Within the MapReduce framework in IBM® Spectrum Symphony, you can compress the output from map tasks as well as final job output (reducer output) before storing them. The benefits of compressing the map output as it is written to disk include faster writing to disk, disk space savings, and reduction in the amount of data to transfer to the reducer.
You can choose which compression algorithm you want to use. If the job outputs use SequenceFile type, they can also be compressed using different methods such as RECORD, BLOCK, or NONE.
Data compression can be configured using a configuration file or the command line during job submission.

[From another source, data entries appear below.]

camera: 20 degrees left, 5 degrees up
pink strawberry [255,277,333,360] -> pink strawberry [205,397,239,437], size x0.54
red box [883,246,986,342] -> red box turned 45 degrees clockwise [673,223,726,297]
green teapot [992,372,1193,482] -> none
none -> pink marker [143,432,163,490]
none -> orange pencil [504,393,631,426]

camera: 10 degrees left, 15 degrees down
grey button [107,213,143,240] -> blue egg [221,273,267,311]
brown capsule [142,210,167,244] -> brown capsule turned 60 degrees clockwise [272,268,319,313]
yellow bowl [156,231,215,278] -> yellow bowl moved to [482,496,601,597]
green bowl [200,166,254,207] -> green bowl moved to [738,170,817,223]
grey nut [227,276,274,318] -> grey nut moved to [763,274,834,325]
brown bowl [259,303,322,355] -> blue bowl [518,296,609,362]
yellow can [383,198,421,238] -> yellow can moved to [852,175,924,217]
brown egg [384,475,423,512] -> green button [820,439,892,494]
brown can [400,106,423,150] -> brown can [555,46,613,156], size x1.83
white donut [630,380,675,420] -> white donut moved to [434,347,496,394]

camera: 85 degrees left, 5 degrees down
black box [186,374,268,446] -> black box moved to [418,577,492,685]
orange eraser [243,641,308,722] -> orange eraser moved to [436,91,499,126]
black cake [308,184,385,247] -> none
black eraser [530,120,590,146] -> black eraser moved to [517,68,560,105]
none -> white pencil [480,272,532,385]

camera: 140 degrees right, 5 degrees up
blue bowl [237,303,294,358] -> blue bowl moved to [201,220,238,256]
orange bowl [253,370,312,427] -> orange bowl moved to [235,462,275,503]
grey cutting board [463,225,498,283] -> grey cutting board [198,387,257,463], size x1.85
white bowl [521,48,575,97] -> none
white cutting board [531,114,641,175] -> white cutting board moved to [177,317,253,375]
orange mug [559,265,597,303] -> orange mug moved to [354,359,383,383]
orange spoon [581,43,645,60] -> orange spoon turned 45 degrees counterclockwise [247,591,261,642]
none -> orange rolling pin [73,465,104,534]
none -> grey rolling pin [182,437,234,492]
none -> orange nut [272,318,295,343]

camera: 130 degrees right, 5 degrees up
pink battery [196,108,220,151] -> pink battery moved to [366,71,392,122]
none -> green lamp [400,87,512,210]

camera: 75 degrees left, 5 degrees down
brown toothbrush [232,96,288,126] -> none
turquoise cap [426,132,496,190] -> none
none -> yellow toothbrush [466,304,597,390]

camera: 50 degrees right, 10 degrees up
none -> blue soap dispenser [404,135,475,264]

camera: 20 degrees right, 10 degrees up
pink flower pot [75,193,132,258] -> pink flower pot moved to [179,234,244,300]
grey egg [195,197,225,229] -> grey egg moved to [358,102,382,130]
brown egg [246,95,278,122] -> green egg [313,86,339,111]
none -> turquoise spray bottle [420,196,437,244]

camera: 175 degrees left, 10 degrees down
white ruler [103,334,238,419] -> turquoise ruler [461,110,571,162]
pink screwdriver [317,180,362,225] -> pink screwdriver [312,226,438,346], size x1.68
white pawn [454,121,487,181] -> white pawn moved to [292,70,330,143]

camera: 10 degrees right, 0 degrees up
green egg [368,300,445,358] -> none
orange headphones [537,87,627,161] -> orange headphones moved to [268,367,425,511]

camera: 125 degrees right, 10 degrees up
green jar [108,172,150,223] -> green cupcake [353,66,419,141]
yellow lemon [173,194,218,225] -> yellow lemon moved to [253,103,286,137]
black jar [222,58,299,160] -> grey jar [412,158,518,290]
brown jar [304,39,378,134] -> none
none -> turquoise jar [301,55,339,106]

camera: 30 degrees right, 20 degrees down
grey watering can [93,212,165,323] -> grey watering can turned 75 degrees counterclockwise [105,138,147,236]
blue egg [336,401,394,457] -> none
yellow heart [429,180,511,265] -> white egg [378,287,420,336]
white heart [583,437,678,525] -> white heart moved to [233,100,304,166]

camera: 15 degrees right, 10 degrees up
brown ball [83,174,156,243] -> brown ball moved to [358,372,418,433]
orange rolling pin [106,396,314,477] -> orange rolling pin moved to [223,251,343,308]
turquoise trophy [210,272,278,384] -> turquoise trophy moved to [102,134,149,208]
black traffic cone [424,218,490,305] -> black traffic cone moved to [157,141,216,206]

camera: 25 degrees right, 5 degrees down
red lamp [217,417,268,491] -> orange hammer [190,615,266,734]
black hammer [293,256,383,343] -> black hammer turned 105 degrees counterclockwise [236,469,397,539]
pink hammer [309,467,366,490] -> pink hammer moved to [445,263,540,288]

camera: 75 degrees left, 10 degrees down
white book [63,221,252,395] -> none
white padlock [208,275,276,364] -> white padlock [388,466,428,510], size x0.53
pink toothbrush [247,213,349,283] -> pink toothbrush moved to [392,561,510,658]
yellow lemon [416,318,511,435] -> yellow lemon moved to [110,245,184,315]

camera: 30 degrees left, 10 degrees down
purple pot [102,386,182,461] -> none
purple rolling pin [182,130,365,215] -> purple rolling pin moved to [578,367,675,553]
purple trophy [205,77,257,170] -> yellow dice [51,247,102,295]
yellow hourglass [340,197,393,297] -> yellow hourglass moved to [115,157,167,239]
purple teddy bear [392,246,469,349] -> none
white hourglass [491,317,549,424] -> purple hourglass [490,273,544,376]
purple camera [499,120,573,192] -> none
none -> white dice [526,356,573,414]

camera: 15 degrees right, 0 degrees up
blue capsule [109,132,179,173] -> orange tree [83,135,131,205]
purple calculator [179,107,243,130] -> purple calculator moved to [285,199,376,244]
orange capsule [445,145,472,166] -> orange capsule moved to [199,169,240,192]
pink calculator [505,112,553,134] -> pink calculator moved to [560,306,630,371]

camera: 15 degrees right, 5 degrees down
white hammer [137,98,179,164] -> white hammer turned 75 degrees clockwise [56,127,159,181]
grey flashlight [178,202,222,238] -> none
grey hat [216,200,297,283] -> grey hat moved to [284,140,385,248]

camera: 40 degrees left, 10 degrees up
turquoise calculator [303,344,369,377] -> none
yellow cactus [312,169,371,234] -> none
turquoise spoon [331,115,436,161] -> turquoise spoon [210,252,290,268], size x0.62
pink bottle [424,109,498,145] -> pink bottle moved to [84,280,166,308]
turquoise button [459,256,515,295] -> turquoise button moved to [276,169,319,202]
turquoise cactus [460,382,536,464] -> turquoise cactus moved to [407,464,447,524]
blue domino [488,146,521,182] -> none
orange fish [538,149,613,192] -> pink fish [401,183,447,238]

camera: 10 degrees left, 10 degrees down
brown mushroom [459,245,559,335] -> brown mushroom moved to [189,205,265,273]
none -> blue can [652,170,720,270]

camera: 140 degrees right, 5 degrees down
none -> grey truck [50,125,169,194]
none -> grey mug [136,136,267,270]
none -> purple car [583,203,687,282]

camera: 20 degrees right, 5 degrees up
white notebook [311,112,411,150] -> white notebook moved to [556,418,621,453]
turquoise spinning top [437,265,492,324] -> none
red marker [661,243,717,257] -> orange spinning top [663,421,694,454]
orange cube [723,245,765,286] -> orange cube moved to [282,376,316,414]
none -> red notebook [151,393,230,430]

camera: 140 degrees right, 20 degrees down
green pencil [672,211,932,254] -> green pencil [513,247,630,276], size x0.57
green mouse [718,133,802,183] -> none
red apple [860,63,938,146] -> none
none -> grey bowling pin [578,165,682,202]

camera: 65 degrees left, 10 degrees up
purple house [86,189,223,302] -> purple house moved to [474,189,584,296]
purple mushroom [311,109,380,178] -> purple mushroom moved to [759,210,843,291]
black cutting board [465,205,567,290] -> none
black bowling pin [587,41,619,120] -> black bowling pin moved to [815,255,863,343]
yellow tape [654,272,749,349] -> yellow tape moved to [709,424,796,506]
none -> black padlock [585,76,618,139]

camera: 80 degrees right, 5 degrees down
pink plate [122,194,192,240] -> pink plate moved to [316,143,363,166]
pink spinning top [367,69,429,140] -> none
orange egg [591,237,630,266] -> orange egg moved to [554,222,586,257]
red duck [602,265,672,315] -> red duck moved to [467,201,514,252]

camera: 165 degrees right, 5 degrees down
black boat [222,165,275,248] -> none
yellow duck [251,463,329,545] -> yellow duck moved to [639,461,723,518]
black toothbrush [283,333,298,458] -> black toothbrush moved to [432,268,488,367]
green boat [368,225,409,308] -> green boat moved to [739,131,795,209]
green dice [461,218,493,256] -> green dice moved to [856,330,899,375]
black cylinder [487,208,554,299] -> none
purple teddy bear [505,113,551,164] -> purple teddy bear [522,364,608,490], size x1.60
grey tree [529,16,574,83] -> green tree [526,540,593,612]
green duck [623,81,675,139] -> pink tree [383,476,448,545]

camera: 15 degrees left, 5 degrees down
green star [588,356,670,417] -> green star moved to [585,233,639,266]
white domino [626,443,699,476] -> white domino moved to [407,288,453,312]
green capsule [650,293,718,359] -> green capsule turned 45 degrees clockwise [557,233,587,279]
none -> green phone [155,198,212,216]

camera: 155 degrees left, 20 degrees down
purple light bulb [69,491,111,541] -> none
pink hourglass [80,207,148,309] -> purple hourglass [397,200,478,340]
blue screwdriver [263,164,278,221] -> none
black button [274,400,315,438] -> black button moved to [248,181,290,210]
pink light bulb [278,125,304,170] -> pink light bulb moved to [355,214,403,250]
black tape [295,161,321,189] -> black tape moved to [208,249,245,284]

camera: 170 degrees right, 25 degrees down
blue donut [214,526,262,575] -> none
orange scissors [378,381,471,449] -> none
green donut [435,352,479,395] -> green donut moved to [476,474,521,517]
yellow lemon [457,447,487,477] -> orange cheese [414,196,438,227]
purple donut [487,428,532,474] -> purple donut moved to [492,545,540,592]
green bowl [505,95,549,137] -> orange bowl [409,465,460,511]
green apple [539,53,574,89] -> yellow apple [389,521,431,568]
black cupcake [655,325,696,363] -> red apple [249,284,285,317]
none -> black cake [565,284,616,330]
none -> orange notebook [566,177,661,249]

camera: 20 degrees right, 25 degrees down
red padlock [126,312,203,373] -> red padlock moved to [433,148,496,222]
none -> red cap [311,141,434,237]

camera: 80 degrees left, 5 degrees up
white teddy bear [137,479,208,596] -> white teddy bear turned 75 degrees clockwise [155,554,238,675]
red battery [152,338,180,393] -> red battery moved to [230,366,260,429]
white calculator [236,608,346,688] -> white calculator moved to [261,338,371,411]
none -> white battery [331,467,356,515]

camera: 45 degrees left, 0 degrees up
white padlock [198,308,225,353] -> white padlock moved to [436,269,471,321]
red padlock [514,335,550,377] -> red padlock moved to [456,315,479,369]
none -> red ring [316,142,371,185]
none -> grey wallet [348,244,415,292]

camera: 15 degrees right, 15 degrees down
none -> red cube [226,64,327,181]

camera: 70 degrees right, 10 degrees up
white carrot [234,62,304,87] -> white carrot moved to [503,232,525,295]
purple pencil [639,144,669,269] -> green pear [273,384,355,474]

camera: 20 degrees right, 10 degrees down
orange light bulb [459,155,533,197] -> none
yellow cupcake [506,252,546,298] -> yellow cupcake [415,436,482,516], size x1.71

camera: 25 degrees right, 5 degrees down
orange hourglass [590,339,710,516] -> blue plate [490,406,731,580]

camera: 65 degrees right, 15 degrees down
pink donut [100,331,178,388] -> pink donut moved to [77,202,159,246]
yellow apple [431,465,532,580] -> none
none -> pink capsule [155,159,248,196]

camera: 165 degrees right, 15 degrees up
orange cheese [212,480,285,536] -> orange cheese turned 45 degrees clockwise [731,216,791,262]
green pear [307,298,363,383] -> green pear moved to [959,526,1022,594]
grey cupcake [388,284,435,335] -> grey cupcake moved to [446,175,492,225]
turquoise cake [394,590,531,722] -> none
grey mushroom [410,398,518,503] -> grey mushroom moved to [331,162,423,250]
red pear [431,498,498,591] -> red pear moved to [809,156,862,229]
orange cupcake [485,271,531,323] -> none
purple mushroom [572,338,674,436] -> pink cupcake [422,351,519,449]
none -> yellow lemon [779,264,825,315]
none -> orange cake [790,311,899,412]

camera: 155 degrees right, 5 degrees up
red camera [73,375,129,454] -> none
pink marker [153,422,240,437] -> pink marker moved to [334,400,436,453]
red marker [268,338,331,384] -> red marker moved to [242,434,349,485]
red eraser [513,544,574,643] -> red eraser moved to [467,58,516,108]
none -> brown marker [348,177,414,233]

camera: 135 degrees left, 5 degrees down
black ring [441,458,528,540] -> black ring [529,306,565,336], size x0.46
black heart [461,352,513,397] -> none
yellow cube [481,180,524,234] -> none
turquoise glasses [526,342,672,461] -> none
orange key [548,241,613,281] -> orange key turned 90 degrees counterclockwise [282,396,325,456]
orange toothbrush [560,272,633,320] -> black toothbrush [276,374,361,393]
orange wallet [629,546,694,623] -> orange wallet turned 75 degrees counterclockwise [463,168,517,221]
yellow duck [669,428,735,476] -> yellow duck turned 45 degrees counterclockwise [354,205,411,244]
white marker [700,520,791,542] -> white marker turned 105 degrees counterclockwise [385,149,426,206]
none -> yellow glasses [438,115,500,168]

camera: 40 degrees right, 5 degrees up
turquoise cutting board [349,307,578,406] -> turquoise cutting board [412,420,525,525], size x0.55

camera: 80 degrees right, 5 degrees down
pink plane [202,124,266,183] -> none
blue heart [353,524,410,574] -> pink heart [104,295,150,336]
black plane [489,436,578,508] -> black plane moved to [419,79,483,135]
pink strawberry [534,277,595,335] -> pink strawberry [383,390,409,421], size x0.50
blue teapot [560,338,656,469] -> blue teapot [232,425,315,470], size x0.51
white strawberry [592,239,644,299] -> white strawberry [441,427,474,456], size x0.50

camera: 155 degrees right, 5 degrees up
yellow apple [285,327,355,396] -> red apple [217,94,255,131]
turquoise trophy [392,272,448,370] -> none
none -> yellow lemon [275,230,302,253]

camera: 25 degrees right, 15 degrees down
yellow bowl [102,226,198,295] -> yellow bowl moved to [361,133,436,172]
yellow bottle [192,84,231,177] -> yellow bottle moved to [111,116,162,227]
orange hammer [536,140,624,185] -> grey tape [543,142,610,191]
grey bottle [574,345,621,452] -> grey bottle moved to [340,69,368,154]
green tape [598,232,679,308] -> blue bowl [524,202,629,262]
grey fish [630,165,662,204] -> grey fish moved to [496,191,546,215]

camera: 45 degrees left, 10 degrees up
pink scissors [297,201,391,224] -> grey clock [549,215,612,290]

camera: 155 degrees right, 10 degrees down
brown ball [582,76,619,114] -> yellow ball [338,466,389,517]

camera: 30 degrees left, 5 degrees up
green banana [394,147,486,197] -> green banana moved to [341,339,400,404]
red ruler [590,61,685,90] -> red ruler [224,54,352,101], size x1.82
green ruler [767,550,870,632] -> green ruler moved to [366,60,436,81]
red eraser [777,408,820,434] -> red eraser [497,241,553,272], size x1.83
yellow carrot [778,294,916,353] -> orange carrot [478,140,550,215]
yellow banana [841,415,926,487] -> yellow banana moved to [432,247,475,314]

The default is no compression for both map task output and job output.
Configure data compression from the mrsh utility
To configure map output compression from the command line, add the following option to your job submission command:
-Dmapred.compress.map.output=true
To configure the codec for map output compression, add one of the following options to your job submission command:
- -Dmapred.map.output.compression.codec=org.apache.hadoop.io.compress.DefaultCodec
- -Dmapred.map.output.compression.codec=org.apache.hadoop.io.compress.GzipCodec
To configure job output compression, add the following option to your job submission command:
-Dmapred.output.compress=true
To configure the compression type for job output compression, add the following option to your job submission command (default compression type is RECORD):
-Dmapred.output.compression.type=BLOCK | RECORD | NONE
To configure the codec for job output compression, add one of the following options to your job submission command:
- -Dmapred.output.compression.codec=org.apache.hadoop.io.compress.GzipCodec
- -Dmapred.output.compression.codec=org.apache.hadoop.io.compress.DefaultCodec
Configuring data compression in a configuration file
- Open the mapred-site.xml configuration file at $HADOOP_HOME/conf.
- Add a property parameter for each compression option you want
to configure. For example:
<property> <name>mapred.compress.map.output</name> <value>true</value> </property> <property> <name>mapred.map.output.compression.codec</name> <value>org.apache.hadoop.io.compress.DefaultCodec</value> </property> - If you did not set the HADOOP_HOME variable to your Hadoop configuration directory before installing IBM Spectrum Symphony or if you did not set PMR_EXTERNAL_CONFIG_PATH to your Hadoop configuration directory after installing IBM Spectrum Symphony, copy the mapred-site.xml file to $PMR_HOME/conf.